(EXERCISE PROMPT)
Please repeat the lines below, exactly and only, from the one that holds "right eye: (409, 356)" through the one that holds "left hip: (512, 482)".

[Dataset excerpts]

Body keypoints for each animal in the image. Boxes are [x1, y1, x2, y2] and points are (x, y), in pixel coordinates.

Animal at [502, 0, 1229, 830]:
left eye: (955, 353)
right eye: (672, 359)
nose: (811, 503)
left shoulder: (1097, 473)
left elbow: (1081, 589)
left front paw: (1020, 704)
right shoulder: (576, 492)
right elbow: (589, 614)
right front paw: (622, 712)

--

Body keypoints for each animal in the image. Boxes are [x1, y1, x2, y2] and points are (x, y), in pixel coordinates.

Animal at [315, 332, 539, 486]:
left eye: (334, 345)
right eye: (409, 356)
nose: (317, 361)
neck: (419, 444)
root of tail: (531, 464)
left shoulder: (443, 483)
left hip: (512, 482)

(SOLUTION TO THIS PROBLEM)
right eye: (409, 356)
nose: (317, 361)
neck: (419, 444)
root of tail: (531, 464)
left shoulder: (443, 483)
left hip: (512, 482)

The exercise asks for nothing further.